[Dataset excerpt]:
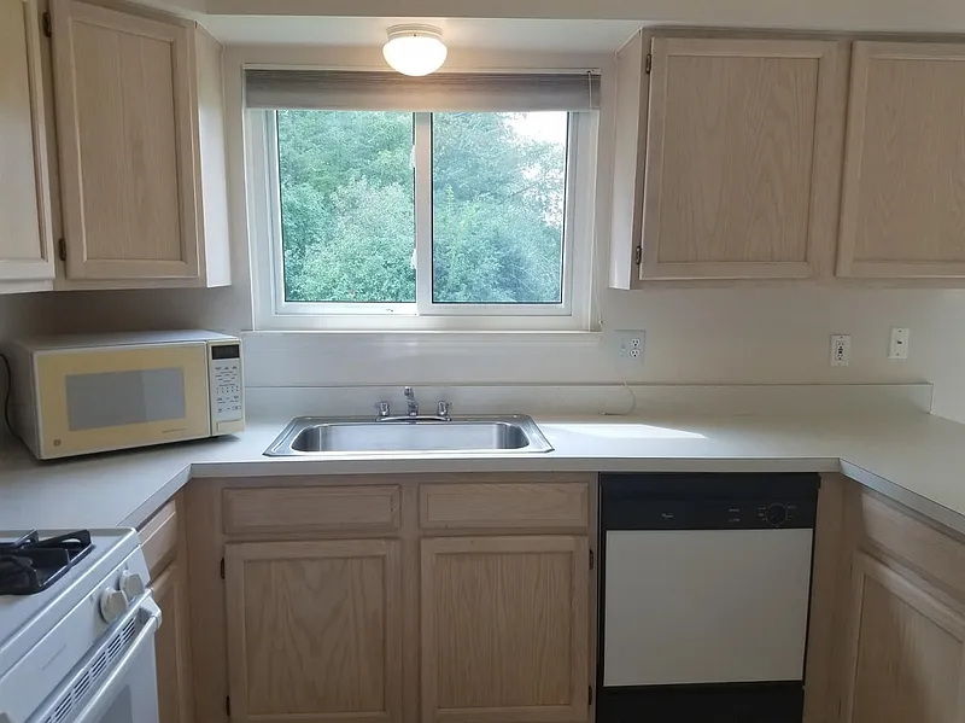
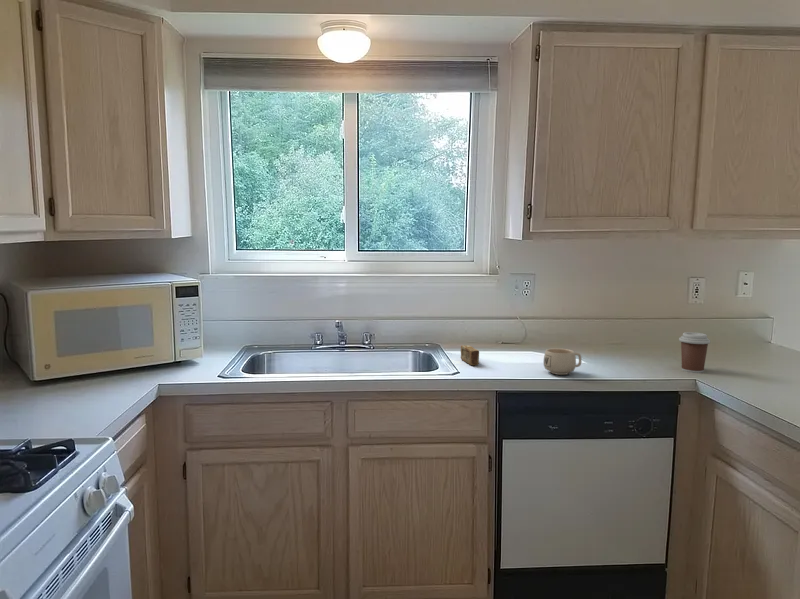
+ soap bar [460,344,480,366]
+ mug [543,347,583,376]
+ coffee cup [678,331,711,374]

[What needs to be done]:
If pictures appear in the data, do not print them; repeat the rest exactly.

[Answer section]:
+ soap bar [460,344,480,366]
+ mug [543,347,583,376]
+ coffee cup [678,331,711,374]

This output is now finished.